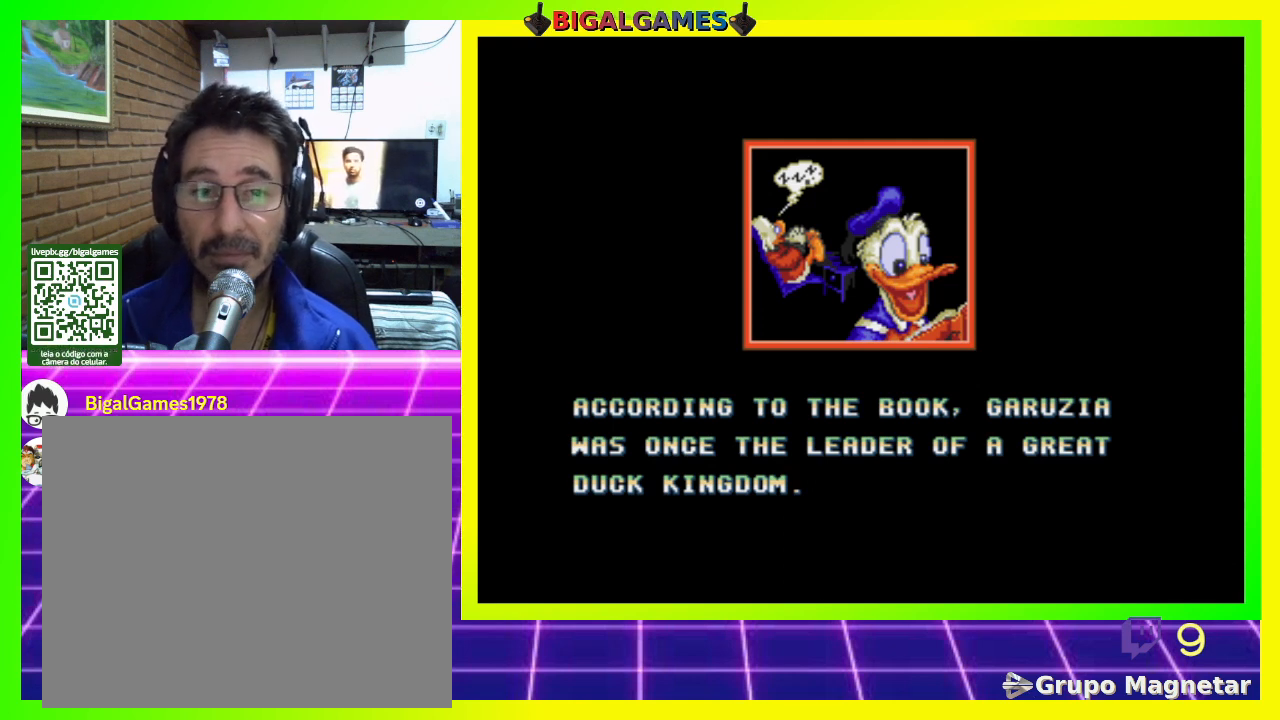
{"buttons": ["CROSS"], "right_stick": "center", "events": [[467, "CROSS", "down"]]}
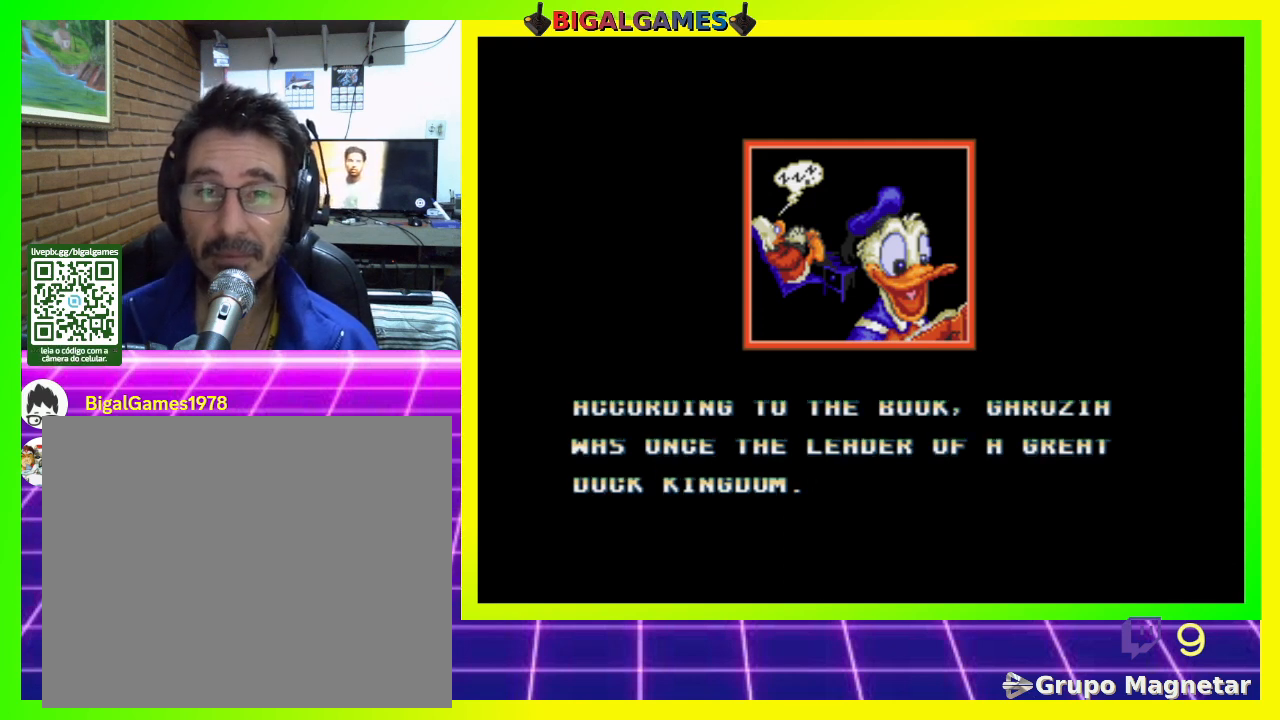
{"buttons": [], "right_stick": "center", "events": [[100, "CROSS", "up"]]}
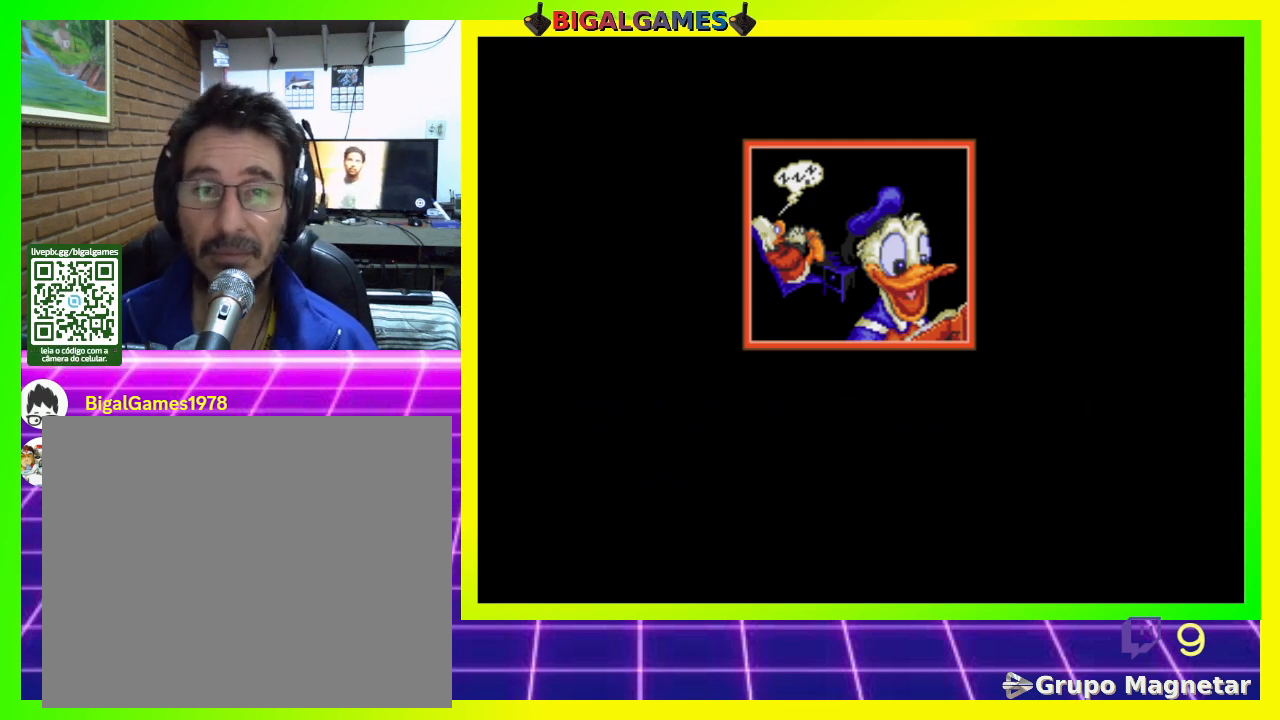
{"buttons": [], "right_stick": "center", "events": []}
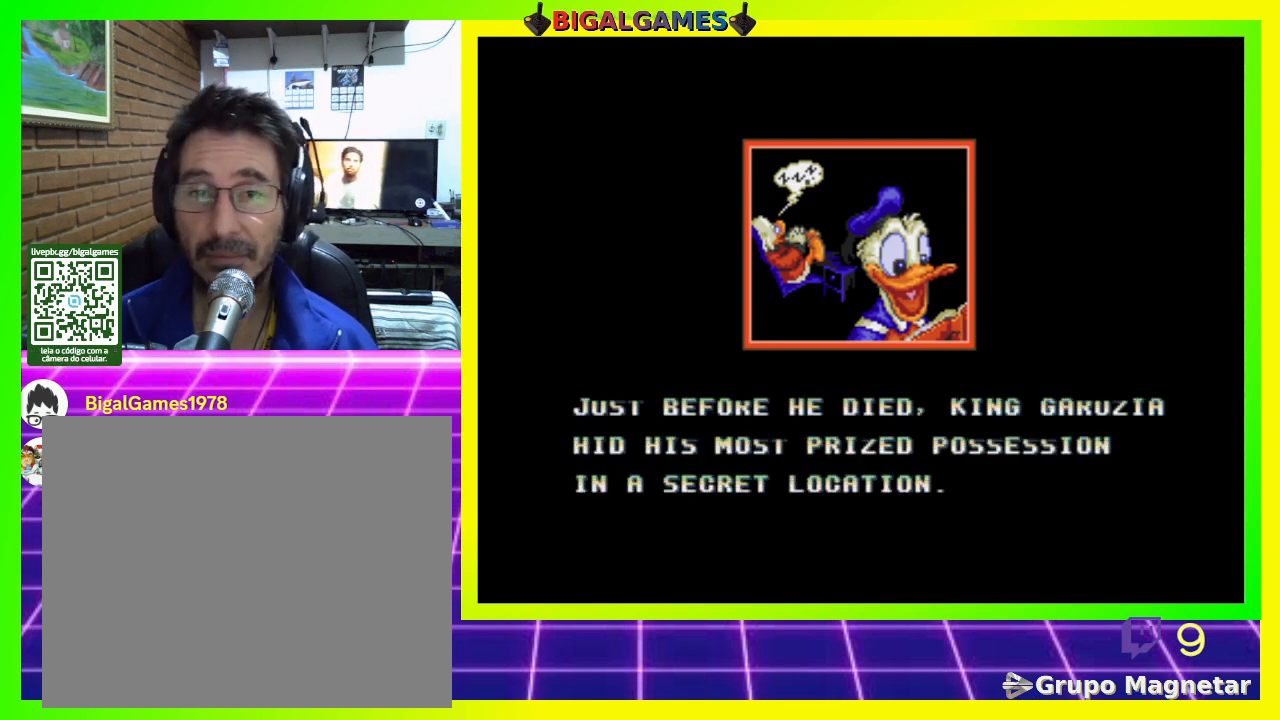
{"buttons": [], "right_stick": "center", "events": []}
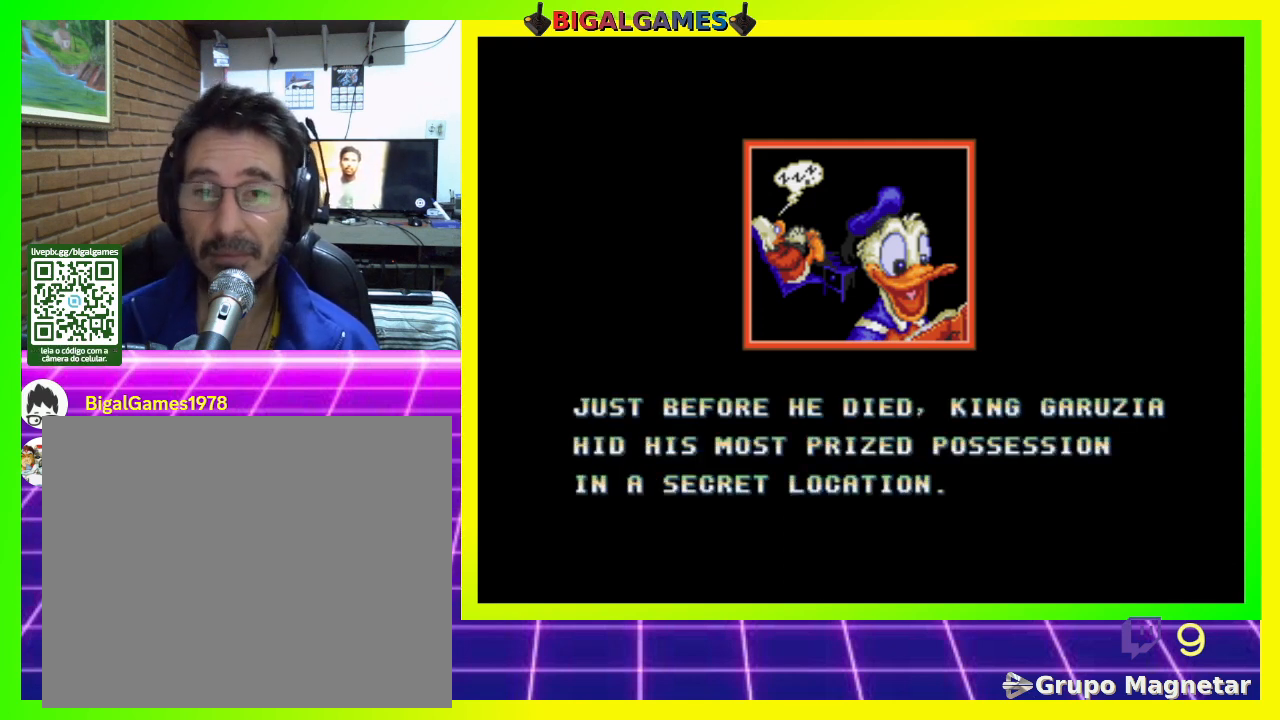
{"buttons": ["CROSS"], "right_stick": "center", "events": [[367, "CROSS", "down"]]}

WHAT TO PRODUCE >> Everything in the records above must be repeated exactly, except the pictures.

RESULT OF THIS EXERCISE >>
{"buttons": ["CROSS"], "right_stick": "center", "events": [[467, "CROSS", "down"]]}
{"buttons": [], "right_stick": "center", "events": [[100, "CROSS", "up"]]}
{"buttons": [], "right_stick": "center", "events": []}
{"buttons": [], "right_stick": "center", "events": []}
{"buttons": ["CROSS"], "right_stick": "center", "events": [[367, "CROSS", "down"]]}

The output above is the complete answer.